When treatment levels include control and mean comparisons are restricted to only contrast treatment levels against a control level, Dunnett’s mean comparison method is appropriate. Because there are fewer of the comparisons being made in this case, the test provides more power compared to a test using the full set of all pairwise comparisons.

To illustrate these methods, the following output was obtained (as we will see later on in the course) for the hypothetical greenhouse data of our example. We will be running these types of analyses later.

Fisher’s Least Significant Difference (LSD)

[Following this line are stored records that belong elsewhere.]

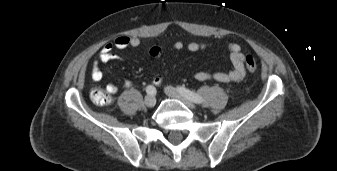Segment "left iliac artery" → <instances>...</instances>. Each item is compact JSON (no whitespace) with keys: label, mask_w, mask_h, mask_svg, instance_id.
<instances>
[{"label":"left iliac artery","mask_w":337,"mask_h":171,"mask_svg":"<svg viewBox=\"0 0 337 171\" xmlns=\"http://www.w3.org/2000/svg\"><path fill=\"white\" fill-rule=\"evenodd\" d=\"M180 93L185 96L187 99L191 100L194 103H202L203 99L201 96H199L198 94L184 88V87H179L178 88Z\"/></svg>","instance_id":"44dca946"}]
</instances>
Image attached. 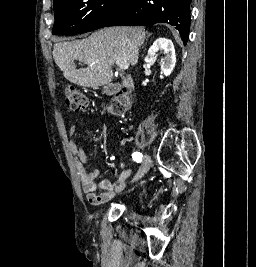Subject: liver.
<instances>
[{
	"label": "liver",
	"instance_id": "obj_1",
	"mask_svg": "<svg viewBox=\"0 0 256 267\" xmlns=\"http://www.w3.org/2000/svg\"><path fill=\"white\" fill-rule=\"evenodd\" d=\"M146 32L143 28L116 26L103 28L91 34L86 40L59 42L54 44L53 58L64 78L78 86H105L114 78L112 66L124 62L135 66L139 48L144 44ZM74 60L85 62L88 68L76 70Z\"/></svg>",
	"mask_w": 256,
	"mask_h": 267
}]
</instances>
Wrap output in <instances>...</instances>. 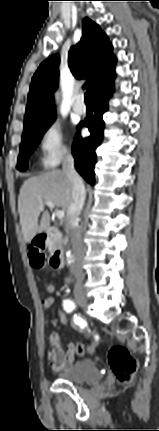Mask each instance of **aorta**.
<instances>
[{
    "label": "aorta",
    "mask_w": 159,
    "mask_h": 431,
    "mask_svg": "<svg viewBox=\"0 0 159 431\" xmlns=\"http://www.w3.org/2000/svg\"><path fill=\"white\" fill-rule=\"evenodd\" d=\"M67 258H68V259H71V258H72V255H71V252H70V251H67Z\"/></svg>",
    "instance_id": "obj_1"
}]
</instances>
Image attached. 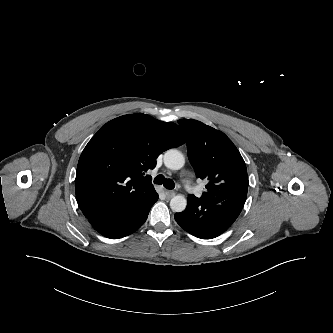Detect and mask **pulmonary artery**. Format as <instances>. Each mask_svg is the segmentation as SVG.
Returning <instances> with one entry per match:
<instances>
[{"instance_id":"e3ab8cb5","label":"pulmonary artery","mask_w":333,"mask_h":333,"mask_svg":"<svg viewBox=\"0 0 333 333\" xmlns=\"http://www.w3.org/2000/svg\"><path fill=\"white\" fill-rule=\"evenodd\" d=\"M186 188L188 190H194V188L190 185V182L189 181H186Z\"/></svg>"}]
</instances>
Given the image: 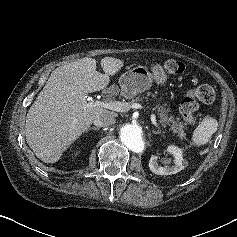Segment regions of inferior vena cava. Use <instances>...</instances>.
<instances>
[{
  "label": "inferior vena cava",
  "instance_id": "1",
  "mask_svg": "<svg viewBox=\"0 0 237 237\" xmlns=\"http://www.w3.org/2000/svg\"><path fill=\"white\" fill-rule=\"evenodd\" d=\"M116 122L115 118L111 114H102L94 120V125L97 127H106Z\"/></svg>",
  "mask_w": 237,
  "mask_h": 237
}]
</instances>
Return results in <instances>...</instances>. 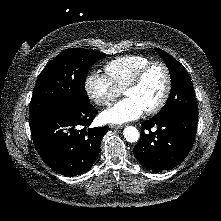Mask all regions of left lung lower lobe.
<instances>
[{
  "label": "left lung lower lobe",
  "instance_id": "0a47b994",
  "mask_svg": "<svg viewBox=\"0 0 221 221\" xmlns=\"http://www.w3.org/2000/svg\"><path fill=\"white\" fill-rule=\"evenodd\" d=\"M197 123L198 115L182 112L155 115L142 123L141 138L133 149L134 156L149 171L174 168L190 152Z\"/></svg>",
  "mask_w": 221,
  "mask_h": 221
}]
</instances>
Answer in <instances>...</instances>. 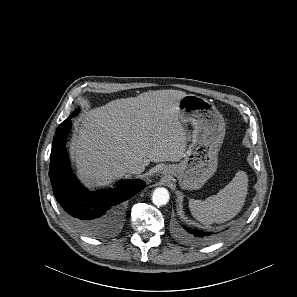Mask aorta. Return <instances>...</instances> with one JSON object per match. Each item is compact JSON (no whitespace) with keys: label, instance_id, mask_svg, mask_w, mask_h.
<instances>
[{"label":"aorta","instance_id":"obj_1","mask_svg":"<svg viewBox=\"0 0 297 297\" xmlns=\"http://www.w3.org/2000/svg\"><path fill=\"white\" fill-rule=\"evenodd\" d=\"M169 201V192L164 187L156 188L152 195V202L157 206L167 204Z\"/></svg>","mask_w":297,"mask_h":297}]
</instances>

Means with the same letter are not significantly different

t Grouping Means N Fertilizer
A 29.200 6 F3
A      
A 28.600 6 F1
B 25.867 6 F2
C 21.000 6 Control

Tukey

Means with the same letter are not significantly different

Turkey Grouping Means N Fertilizer
  A 29.200 6 F3
  A
B A 28.600 6 F1
B  
B   25.867 6 F2
         
  C 21.000 6 Control

Bonferroni

Means with the same letter are not significantly different

Bon Grouping Means N Fertilizer
  A 29.200 6 F3
  A
B A 28.600 6 F1
B  
B   25.867 6 F2
         
  C 21.000 6 Control
Scheffe

Means with the same letter are not significantly different

Scheffe Grouping Means N Fertilizer
  A 29.200 6 F3
  A
B A 28.600 6 F1
B  
B   25.867 6 F2
         
  C 21.000 6 Control
Dunnett

Comparison significant at the 0.05 Level are indicated by ***

Fertilizer Comparison Differences Between Means Simultaneous 95% Confidence Limits  
F3 - Control 8.200 5.638 10.762 ***
F1 - Control 7.600 5.038 10.162 ***
F2 - Control 4.867 2.305 7.429 ***

We can see that the LSD method was the most liberal, that is, it indicated the largest number of significant differences between means. In this example, the Tukey, Bonferroni, and Scheffe produced the same results. The Dunnett test was consistent with the other 4 methods, and this is not surprising given the small value of the control mean compared to the other treatment levels.

To get a closer look at the results of employing the different methods, we can focus on the differences between the means for each possible pair:

Comparison   Difference between means
Control F1 7.6000
Control F2 4.8667
Control F3 8.2000
F1 F2 2.7333
F1 F3 0.6000
F2 F3 3.3333

and compare the 95% confidence intervals produced:

  LSD Tukey Bonferroni Scheffe Dunnett
Comparison Lower Upper Lower Upper Lower Upper Lower Upper Lower Upper
Control F1 5.496 9.704 4.777 10.423 4.648 10.552 4.525 10.675 5.038 10.162
Control F2 2.763 6.971 2.044 7.690 1.914 7.819 1.792 7.942 2.305 7.429
Control F3 6.096 10.304 5.377 11.023 5.248 11.152 5.125 11.275 5.638 10.762
F1 F2 0.629 4.837 -0.090 5.556 -0.2189 5.686 -0.342 5.808 X X
F1 F3 -1.504 2.704 -2.223 3.423 -2.352 3.552 -2.475 3.675 X X
F2 F3 1.229 5.437 0.510 6.156 0.3811 6.286 0.258 6.408 X X

You can see that the LSD produced the narrowest confidence intervals for the differences between means. Dunnett’s test had the next most narrow intervals (but only compares treatment levels to the control). The Tukey method produced intervals that were similar to those obtained for the LSD, and that Scheffe method produced the broadest confidence intervals.

What does this mean? When we need to be REALLY sure about our results, we should use conservative tests. If you are working in clinical trials (life and death) or bridge building you might want to be surer. If the consequences are less severe you can use a more liberal test, understanding there is more of a chance you might be incorrect (but still able to detect differences). In reality, you need to be consistent with the rigor used in your discipline. While we can't tell you which comparison to use, we can tell you which the differences among the tests and the trade-offs for each one.